Literature DB >> 15517988

A substrate-phage approach for investigating caspase specificity.

Samantha Lien1, Richard Pastor, Daniel Sutherlin, Henry B Lowman.   

Abstract

We have developed a substrate-phage approach for examining the substrate specificities of an important group of proteases involved in apoptosis--the caspases. After establishing selection conditions with caspases-3 and caspase-8 vs control substrate-phage, we sorted X4 and X6 diversity libraries, identified consensus motifs that agree with previously defined caspase substrate motifs, confirmed the selection of active substrates using synthetic peptide rate assays under a range of buffer conditions, and compared kinetic parameters for selected substrates. The libraries produced some variations on the canonical motifs. From caspase-3 selections, a phage-derived synthetic peptide, DLVD, was hydrolyzed up to 170% faster than the canonical substrate DEVD. The P4 Asp residue was essential for good protease-sensitivity, but even substrates with substitutions at P4 were selected by phage and shown to be hydrolyzed.
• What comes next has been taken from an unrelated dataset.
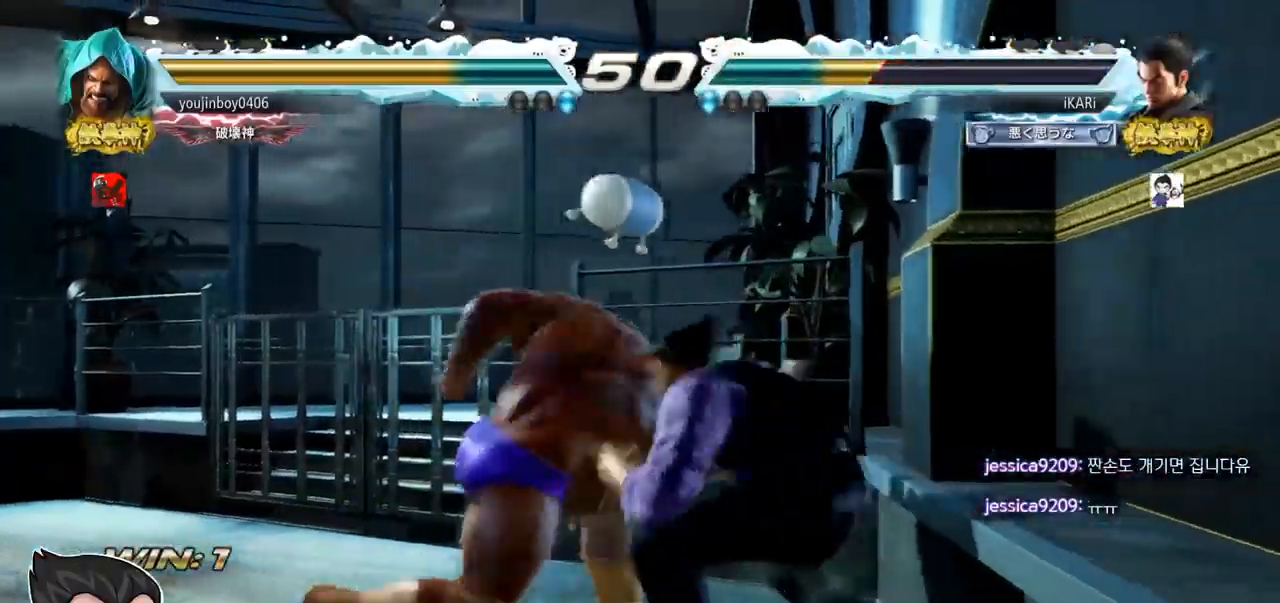
{"buttons": [], "left_stick": "center", "events": [[234, "left_stick", "center"]]}
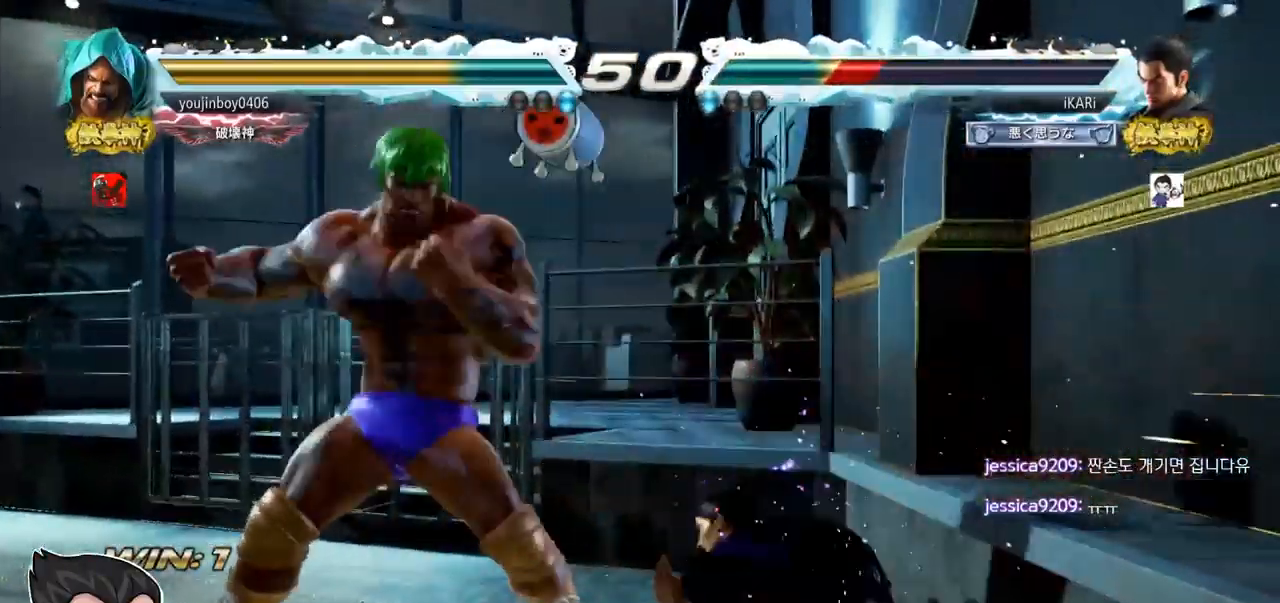
{"buttons": [], "left_stick": "right", "events": [[50, "left_stick", "down"], [133, "left_stick", "center"], [333, "left_stick", "right"]]}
Caspase-8 selections, as expected, yielded predominantly clones containing a Glu at P3. In this case, the most frequent phage-derived peptide, LEVD, was cleaved at a rate of only 20% of the canonical caspase-8 substrate LETD. However, based on substitutions observed in the phage selectants at P4, a substrate peptide, AETD, was designed and shown to be hydrolyzed up to 160% faster than LETD. We consider factors that may contribute to differences in caspase substrate-phage selections vs synthetic peptide studies on the caspases, and suggest that the two approaches may offer complementary information.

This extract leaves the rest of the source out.